Nor did Father meet his burden of persuading the court there was no likelihood of further abuse or neglect. In the weeks leading up to the April 2021 review hearing, Mother consistently tested positive for illicit substances, including cocaine, and Father, instead of accepting her test results, decried them as false positives. Father, himself, assured the court that he had begun his substance abuse program, but he was unable to produce any evidence of having attended a single session, and he had not submitted to urinalysis, as ordered. In addition, Father had made inappropriate comments to the children during visitation, despite having been asked by the Department not to do so. And neither parent had taken any responsibility for the injury to Li.M., despite the Department having indicated Mother for abuse and Father for neglect.
All of Father's actions indicated a continuing lack of judgment and insight. Under these circumstances, worried that Mother and Father had not made sufficient progress toward reunification after more than a year, and considering a change in permanency plan to adoption after the next review period, the juvenile court did not abuse its discretion in ordering that Father's visitation with L.M. and Z.M. continue to be loosely supervised.
Likewise, the juvenile court did not abuse its discretion in reducing Father's visitation with the children from a minimum of twice weekly to a minimum of once weekly. Again, having found past abuse and neglect, and failing to find no likelihood of further abuse or neglect, the court had the discretion to limit visitation. Even so, the court's order did not rule out the possibility of more frequent visitation; indeed, the Department agreed that if Mother and Father were to make more progress toward reunification, the transition plan would include "an increase in visitation, unsupervised visitation, weekend visitation, and overnight visits." Moreover, to assure the safety of the children, it was reasonable for the court to limit in-person visitation while the COVID-19 pandemic was still raging. There is nothing in the court's order to suggest that it intended to limit unnecessarily Father's visitation with the children or that visits could not be increased as circumstances improved.
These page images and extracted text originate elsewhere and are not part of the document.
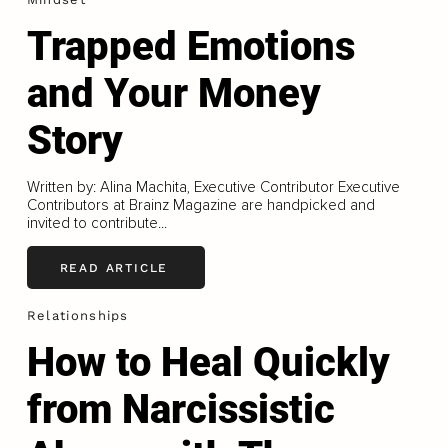
Trapped Emotions
and Your Money
Story
Written by: Alina Machita, Executive Contributor Executive
Contributors at Brainz Magazine are handpicked and
invited to contribute...
READ ARTICLE
Relationships
How to Heal Quickly
from Narcissistic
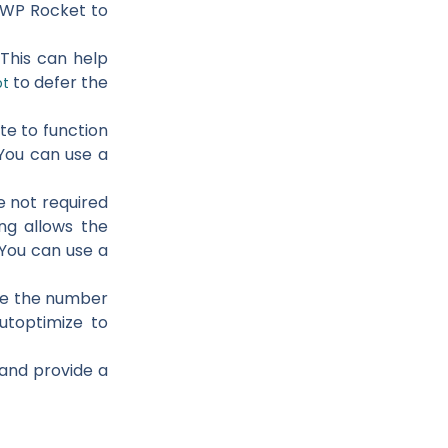
r WP Rocket to
 This can help
to defer the
pt
te to function
 You can use a
e not required
ing allows the
 You can use a
uce the number
utoptimize to
 and provide a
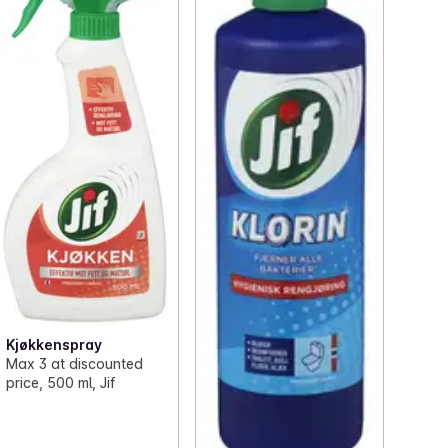
Kjøkkenspray
Max 3 at discounted
price, 500 ml, Jif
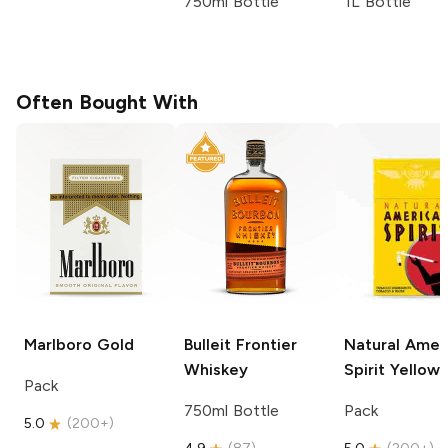
750ml Bottle
1L Bottle
Often Bought With
Marlboro
Gold
Bulleit
Frontier
Natural Amer
Whiskey
Spirit
Yellow
Pack
750ml Bottle
Pack
5.0
(
200+
)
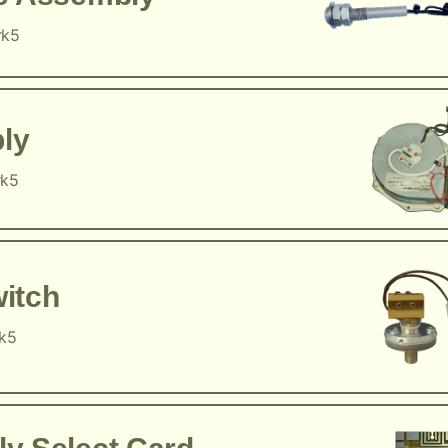
rk5
ly
rk5
itch
rk5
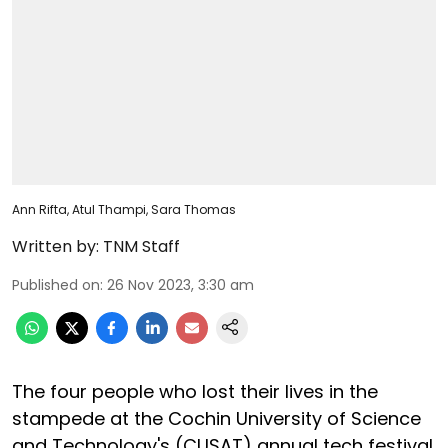
Ann Rifta, Atul Thampi, Sara Thomas
Written by:
TNM Staff
Published on
:
26 Nov 2023, 3:30 am
The four people who lost their lives in the
stampede at the Cochin University of Science
and Technology's (CUSAT) annual tech festival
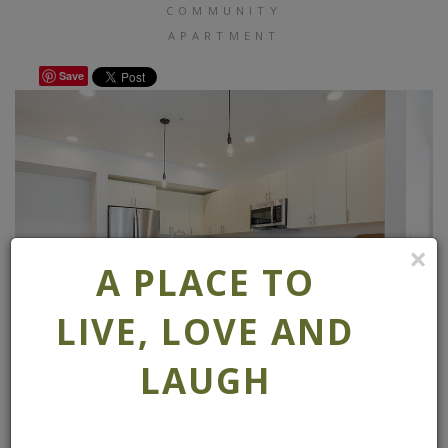
COMMUNITY
APARTMENT
Save
×
A PLACE TO
LIVE, LOVE AND
LAUGH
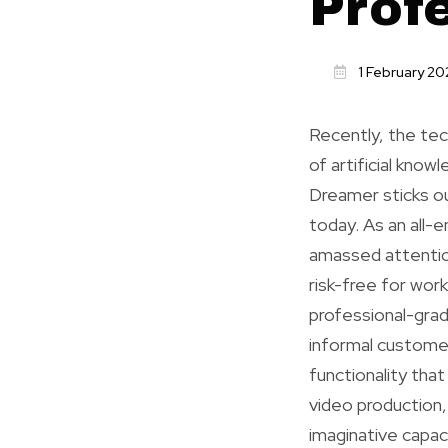
Prof
1 February 20
Recently, the tech
of artificial kno
Dreamer sticks ou
today. As an all-
amassed attention
risk-free for wor
professional-grad
informal customer
functionality tha
video production,
imaginative capac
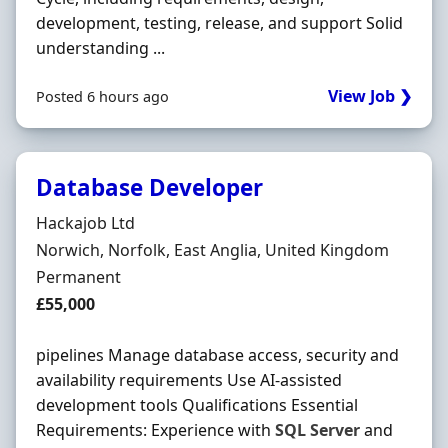
development, testing, release, and support Solid
understanding ...
View Job ❯
Posted 6 hours ago
Database Developer
Hiring Organisation
Hackajob Ltd
Location
Norwich, Norfolk, East Anglia, United Kingdom
Employment Type
Permanent
Salary
£55,000
pipelines Manage database access, security and
availability requirements Use AI-assisted
development tools Qualifications Essential
Requirements: Experience with
SQL
Server
and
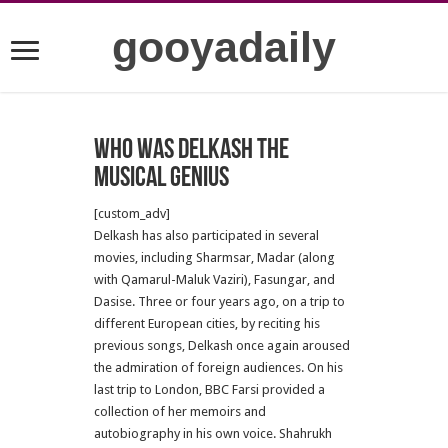
gooyadaily
Who was Delkash the
musical genius
[custom_adv]
Delkash has also participated in several
movies, including Sharmsar, Madar (along
with Qamarul-Maluk Vaziri), Fasungar, and
Dasise.
Three or four years ago, on a trip to
different European cities, by reciting his
previous songs, Delkash once again aroused
the admiration of foreign audiences.
On his
last trip to London, BBC Farsi provided a
collection of her memoirs and
autobiography in his own voice.
Shahrukh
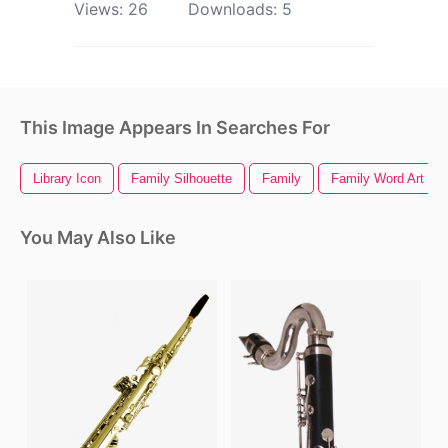
Views:
26
Downloads:
5
This Image Appears In Searches For
Library Icon
Family Silhouette
Family
Family Word Art
You May Also Like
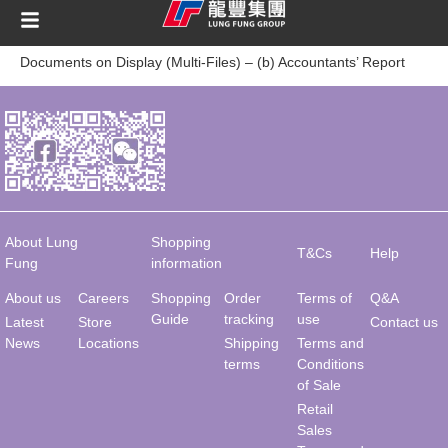
content
Documents on Display (Multi-Files) – (b) Accountants’ Report
About Lung
Shopping
T&Cs
Help
Fung
information
About us
Careers
Shopping
Order
Terms of
Q&A
Guide
tracking
use
Latest
Store
Contact us
News
Locations
Shipping
Terms and
terms
Conditions
of Sale
Retail
Sales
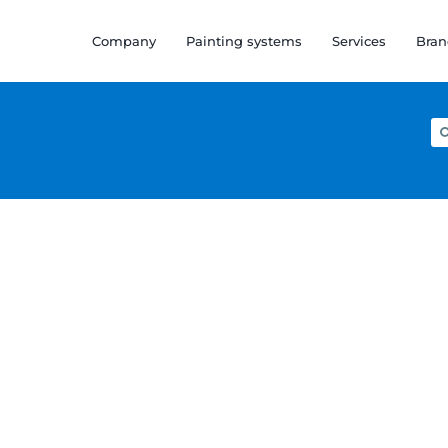
Company
Painting systems
Services
Bran
Se
for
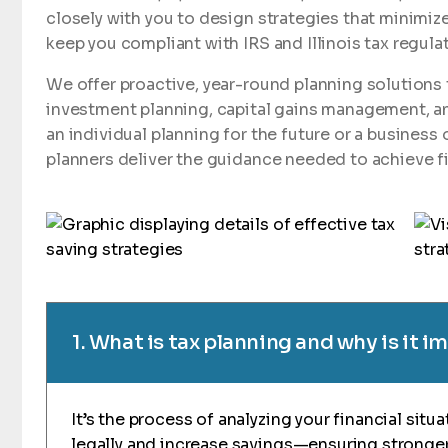
closely with you to design strategies that minimize
keep you compliant with IRS and Illinois tax regula
We offer proactive, year-round planning solutions 
investment planning, capital gains management, a
an individual planning for the future or a business 
planners deliver the guidance needed to achieve fi
1. What is tax planning and why is it 
It’s the process of analyzing your financial situ
legally and increase savings—ensuring stronger 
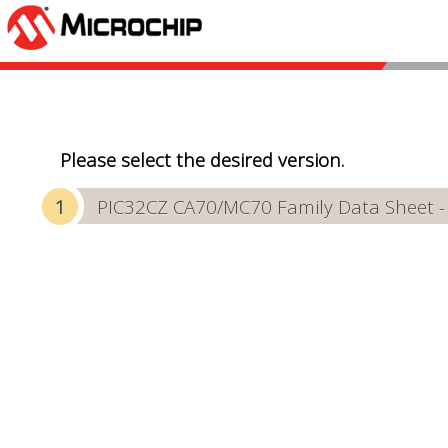
Please select the desired version.
PIC32CZ CA70/MC70 Family Data Sheet 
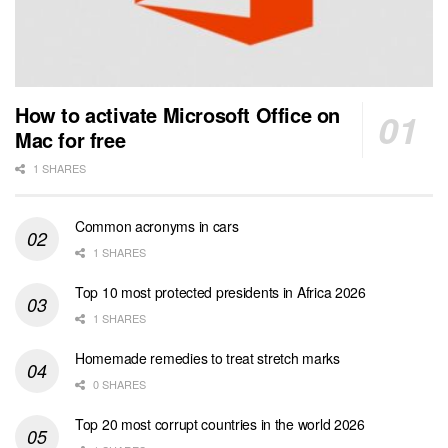
How to activate Microsoft Office on
Mac for free
1 SHARES
Common acronyms in cars
1 SHARES
Top 10 most protected presidents in Africa 2026
1 SHARES
Homemade remedies to treat stretch marks
0 SHARES
Top 20 most corrupt countries in the world 2026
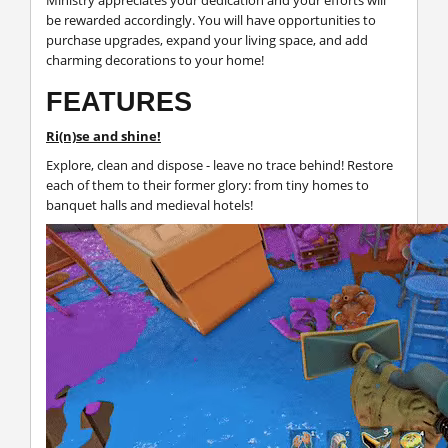
be rewarded accordingly. You will have opportunities to
purchase upgrades, expand your living space, and add
charming decorations to your home!
FEATURES
Ri(n)se and shine!
Explore, clean and dispose - leave no trace behind! Restore
each of them to their former glory: from tiny homes to
banquet halls and medieval hotels!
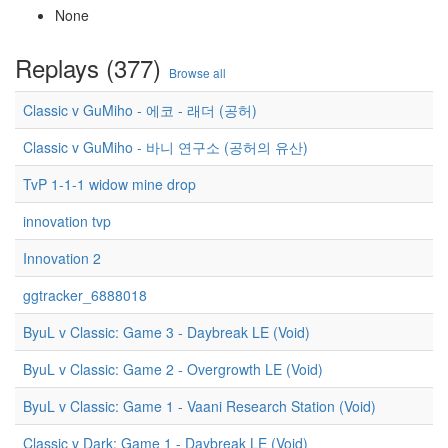
None
Replays (377)
Browse all
Classic v GuMiho - 에코 - 래더 (공허)
Classic v GuMiho - 바니 연구소 (공허의 유산)
TvP 1-1-1 widow mine drop
innovation tvp
Innovation 2
ggtracker_6888018
ByuL v Classic: Game 3 - Daybreak LE (Void)
ByuL v Classic: Game 2 - Overgrowth LE (Void)
ByuL v Classic: Game 1 - Vaani Research Station (Void)
Classic v Dark: Game 1 - Daybreak LE (Void)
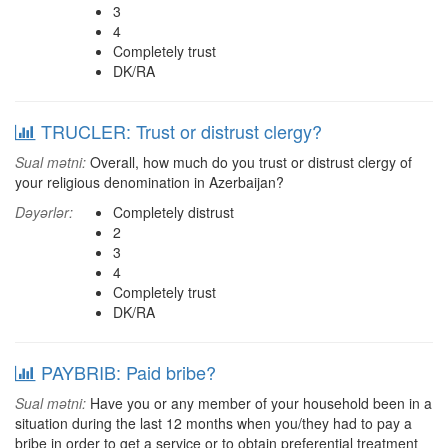
3
4
Completely trust
DK/RA
TRUCLER: Trust or distrust clergy?
Sual mətni:
Overall, how much do you trust or distrust clergy of
your religious denomination in Azerbaijan?
Dəyərlər:
Completely distrust
2
3
4
Completely trust
DK/RA
PAYBRIB: Paid bribe?
Sual mətni:
Have you or any member of your household been in a
situation during the last 12 months when you/they had to pay a
bribe in order to get a service or to obtain preferential treatment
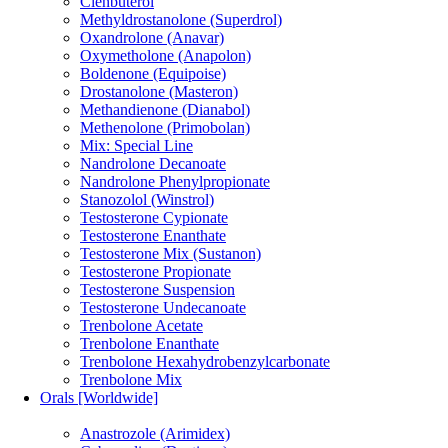
Clenbuterol
Methyldrostanolone (Superdrol)
Oxandrolone (Anavar)
Oxymetholone (Anapolon)
Boldenone (Equipoise)
Drostanolone (Masteron)
Methandienone (Dianabol)
Methenolone (Primobolan)
Mix: Special Line
Nandrolone Decanoate
Nandrolone Phenylpropionate
Stanozolol (Winstrol)
Testosterone Cypionate
Testosterone Enanthate
Testosterone Mix (Sustanon)
Testosterone Propionate
Testosterone Suspension
Testosterone Undecanoate
Trenbolone Acetate
Trenbolone Enanthate
Trenbolone Hexahydrobenzylcarbonate
Trenbolone Mix
Orals [Worldwide]
Anastrozole (Arimidex)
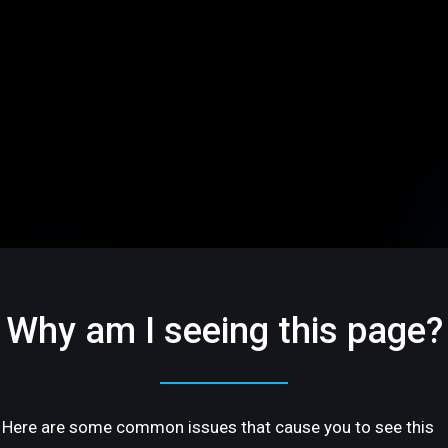
Why am I seeing this page?
Here are some common issues that cause you to see this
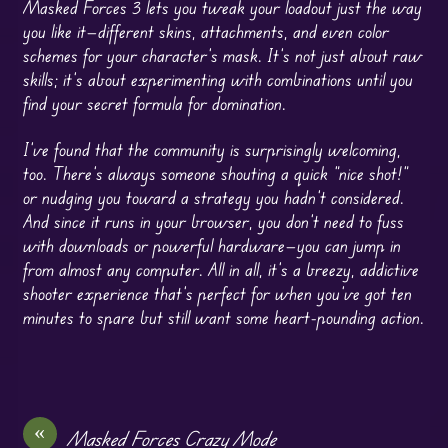
Masked Forces 3 lets you tweak your loadout just the way
you like it—different skins, attachments, and even color
schemes for your character’s mask. It’s not just about raw
skills; it’s about experimenting with combinations until you
find your secret formula for domination.
I’ve found that the community is surprisingly welcoming,
too. There’s always someone shouting a quick “nice shot!”
or nudging you toward a strategy you hadn’t considered.
And since it runs in your browser, you don’t need to fuss
with downloads or powerful hardware—you can jump in
from almost any computer. All in all, it’s a breezy, addictive
shooter experience that’s perfect for when you’ve got ten
minutes to spare but still want some heart-pounding action.
«
Masked Forces Crazy Mode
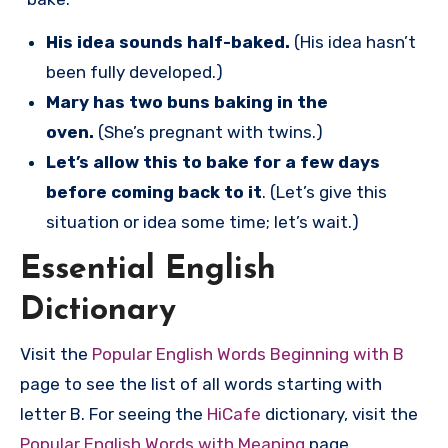
His idea sounds half-baked.
(His idea hasn’t
been fully developed.)
Mary has two buns baking in the
oven.
(She’s pregnant with twins.)
Let’s allow this to bake for a few days
before coming back to it
. (Let’s give this
situation or idea some time; let’s wait.)
Essential English
Dictionary
Visit the
Popular English Words Beginning with B
page to see the list of all words starting with
letter B. For seeing the
HiCafe
dictionary, visit the
Popular English Words with Meaning
page.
Finally, we perceive no merit in Father's claim that the court erred by failing to articulate whether and how its visitation order served the best interests of the children.
Father presents no authority to support his argument that any such consideration must be made expressly on the record. In the absence of such a requirement, we presume that the juvenile court understood its role and determined that its visitation order was in the best interest of the children. See Zorich v. Zorich, 63 Md.App. 710, 717 (1985) ("Because trial judges are presumed to know the law, not every step in their thought process needs to be explicitly spelled out.") (citations omitted).
ORDER OF THE CIRCUIT COURT FOR MONTGOMERY COUNTY, SITTING AS A JUVENILE COURT, AFFIRMED; COSTS TO BE PAID BY APPELLANT.
[*] This is an unreported opinion, and it may not be cited in any paper, brief, motion, or other document filed in this Court or any other Maryland Court as either precedent within the rule of stare decisis or as persuasive authority. Md. Rule 1-104.